Depuis que mon cœur est parti,

il y a mon âme qui frémit

et mon sang qui se refroidit.

Mes membres se sont figés,

mes os se sont alors effrités

et mes dents ne font que claquer.

 

Je contemple de mon banc

le manège des passants

et les jeux des enfants.

Je regarde simplement tomber le soir

et les ombres s'allongeant sur le square,

appelant l'obscurité et le désespoir.

 

C'est l'heure que choisit la tourmente

pour pousser les paumés sur la mauvaise pente

et leur insuffler des pensées méchantes.

Ils se transforment en dealers de poisons

que distille les veines de nos prisons

pour engendrer le malheur et la destruction.

 

Lorsque pointe le petit matin,

disparaissent les derniers mutins,

laissant traîner les restes de leur festin.

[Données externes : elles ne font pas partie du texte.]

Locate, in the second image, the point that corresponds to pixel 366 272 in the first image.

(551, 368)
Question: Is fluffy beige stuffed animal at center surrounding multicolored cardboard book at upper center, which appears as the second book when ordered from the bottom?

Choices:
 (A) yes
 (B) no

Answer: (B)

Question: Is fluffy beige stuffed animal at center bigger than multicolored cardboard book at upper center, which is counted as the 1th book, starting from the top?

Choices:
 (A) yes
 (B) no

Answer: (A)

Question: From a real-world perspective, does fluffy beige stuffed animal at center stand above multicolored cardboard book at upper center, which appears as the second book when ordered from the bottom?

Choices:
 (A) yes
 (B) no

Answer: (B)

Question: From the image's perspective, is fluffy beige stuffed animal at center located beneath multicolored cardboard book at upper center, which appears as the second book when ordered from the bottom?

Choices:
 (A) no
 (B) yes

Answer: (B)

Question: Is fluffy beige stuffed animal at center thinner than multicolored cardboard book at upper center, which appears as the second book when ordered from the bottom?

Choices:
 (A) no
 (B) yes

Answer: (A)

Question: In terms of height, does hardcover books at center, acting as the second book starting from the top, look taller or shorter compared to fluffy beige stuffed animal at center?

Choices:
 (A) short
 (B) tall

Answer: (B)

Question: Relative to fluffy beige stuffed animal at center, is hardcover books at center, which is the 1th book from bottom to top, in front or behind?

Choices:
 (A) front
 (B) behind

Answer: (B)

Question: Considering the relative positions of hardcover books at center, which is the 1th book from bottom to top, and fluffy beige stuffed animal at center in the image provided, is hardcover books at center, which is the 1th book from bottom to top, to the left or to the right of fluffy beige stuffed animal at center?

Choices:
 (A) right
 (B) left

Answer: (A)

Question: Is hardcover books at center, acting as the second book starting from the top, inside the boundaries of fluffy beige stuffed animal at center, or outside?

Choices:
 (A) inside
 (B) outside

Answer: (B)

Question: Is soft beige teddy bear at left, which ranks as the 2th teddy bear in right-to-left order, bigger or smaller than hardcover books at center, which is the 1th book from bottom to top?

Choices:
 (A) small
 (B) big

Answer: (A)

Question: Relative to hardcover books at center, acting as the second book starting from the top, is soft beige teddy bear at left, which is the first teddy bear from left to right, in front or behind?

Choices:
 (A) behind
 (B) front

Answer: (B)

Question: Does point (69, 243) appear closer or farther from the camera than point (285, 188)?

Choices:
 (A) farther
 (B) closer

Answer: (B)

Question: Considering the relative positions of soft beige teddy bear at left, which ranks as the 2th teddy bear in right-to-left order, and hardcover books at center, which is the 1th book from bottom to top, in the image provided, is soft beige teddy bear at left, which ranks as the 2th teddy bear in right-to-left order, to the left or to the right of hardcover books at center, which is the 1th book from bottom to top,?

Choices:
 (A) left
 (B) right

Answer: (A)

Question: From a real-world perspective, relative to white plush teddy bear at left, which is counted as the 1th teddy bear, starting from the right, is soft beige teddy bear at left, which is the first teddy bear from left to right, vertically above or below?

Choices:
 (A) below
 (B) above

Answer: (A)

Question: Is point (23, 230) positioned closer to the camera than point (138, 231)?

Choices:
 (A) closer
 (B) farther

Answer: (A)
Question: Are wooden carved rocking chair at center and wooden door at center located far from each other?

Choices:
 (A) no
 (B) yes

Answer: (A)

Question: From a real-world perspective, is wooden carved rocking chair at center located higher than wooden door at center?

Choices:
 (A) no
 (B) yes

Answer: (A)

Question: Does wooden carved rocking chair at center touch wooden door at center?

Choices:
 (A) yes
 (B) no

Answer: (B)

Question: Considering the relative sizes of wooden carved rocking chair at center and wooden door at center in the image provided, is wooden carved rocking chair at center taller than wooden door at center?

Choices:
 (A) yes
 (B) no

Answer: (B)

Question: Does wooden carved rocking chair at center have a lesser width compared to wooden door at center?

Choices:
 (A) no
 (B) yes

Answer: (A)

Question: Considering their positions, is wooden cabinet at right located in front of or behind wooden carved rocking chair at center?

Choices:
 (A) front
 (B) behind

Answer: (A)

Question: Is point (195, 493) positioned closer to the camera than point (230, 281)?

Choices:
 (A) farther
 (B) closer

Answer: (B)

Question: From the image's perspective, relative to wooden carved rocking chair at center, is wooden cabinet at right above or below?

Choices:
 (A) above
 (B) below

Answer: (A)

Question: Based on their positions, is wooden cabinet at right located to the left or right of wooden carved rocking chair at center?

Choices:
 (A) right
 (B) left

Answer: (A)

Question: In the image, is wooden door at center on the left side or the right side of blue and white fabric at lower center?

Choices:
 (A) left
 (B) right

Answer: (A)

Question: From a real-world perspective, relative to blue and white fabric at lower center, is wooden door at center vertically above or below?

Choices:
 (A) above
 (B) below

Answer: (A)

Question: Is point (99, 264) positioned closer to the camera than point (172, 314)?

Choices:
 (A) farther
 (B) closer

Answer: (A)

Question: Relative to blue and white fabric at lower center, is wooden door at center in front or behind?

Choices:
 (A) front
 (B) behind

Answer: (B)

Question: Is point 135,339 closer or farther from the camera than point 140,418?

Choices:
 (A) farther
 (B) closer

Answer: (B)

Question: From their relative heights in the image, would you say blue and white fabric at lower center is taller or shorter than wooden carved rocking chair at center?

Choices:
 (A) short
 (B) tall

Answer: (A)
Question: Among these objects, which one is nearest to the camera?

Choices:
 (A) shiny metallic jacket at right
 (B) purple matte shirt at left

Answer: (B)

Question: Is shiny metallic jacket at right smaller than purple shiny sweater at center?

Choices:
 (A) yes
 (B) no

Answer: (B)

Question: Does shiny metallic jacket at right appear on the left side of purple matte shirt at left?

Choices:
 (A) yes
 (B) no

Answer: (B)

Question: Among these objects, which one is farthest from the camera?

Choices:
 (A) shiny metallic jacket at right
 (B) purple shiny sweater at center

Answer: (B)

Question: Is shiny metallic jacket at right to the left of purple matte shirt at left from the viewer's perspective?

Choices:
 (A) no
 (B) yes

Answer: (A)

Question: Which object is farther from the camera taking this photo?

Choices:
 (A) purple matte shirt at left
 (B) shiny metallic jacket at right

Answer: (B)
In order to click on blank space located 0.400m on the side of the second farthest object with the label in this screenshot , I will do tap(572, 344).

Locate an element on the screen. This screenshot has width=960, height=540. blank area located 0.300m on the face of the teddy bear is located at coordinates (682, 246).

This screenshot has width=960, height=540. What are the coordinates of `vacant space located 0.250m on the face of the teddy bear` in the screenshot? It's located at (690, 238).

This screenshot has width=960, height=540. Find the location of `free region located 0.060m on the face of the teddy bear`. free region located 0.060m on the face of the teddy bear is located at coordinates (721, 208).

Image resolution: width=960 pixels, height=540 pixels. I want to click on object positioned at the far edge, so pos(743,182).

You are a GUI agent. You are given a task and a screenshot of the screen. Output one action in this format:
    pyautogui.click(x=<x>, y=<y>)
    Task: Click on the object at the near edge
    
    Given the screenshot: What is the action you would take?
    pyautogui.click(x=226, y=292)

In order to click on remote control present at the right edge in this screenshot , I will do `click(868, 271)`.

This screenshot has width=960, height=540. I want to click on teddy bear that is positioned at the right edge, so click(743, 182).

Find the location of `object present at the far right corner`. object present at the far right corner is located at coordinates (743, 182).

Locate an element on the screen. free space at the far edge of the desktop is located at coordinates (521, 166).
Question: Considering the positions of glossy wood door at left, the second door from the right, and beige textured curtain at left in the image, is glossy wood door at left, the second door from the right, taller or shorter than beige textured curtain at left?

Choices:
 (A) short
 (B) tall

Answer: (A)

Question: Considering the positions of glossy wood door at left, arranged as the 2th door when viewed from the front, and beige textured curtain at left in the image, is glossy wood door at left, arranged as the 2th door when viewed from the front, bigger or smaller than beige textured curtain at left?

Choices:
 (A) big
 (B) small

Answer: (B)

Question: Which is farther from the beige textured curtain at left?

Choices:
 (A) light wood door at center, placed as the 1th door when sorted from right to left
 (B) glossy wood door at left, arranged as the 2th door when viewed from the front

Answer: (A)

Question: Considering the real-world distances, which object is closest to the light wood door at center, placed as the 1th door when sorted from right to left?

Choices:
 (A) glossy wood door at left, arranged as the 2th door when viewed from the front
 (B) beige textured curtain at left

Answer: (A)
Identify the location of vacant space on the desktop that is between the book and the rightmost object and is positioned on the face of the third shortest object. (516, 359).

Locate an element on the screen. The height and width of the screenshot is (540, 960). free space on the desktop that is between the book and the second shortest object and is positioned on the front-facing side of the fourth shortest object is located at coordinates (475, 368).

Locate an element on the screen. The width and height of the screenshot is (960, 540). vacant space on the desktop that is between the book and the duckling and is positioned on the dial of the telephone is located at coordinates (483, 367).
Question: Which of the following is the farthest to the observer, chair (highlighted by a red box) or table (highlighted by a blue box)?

Cadavres abandonnés aux charognards

en quête de chaos dès la sortie du plumard,

suivi au lueurs du soleil par des hordes de cafards.

 

Cette population en déchéance

qui ne compte plus que sur la chance

pour sortir de leur vie de souffrances.

Zombies en attente de rédemption,

troupeau décérébré de moutons

qui stagne saison après saison.

 

Et l'herbe lentement se meure

dans ce parc où s'installe la terreur

d'où pourtant ne s'élève aucune clameur.

Chacun y continue son chemin solitaire,

sans le moindre petit regard en arrière

en longeant chaque jour de nouvelles barrières.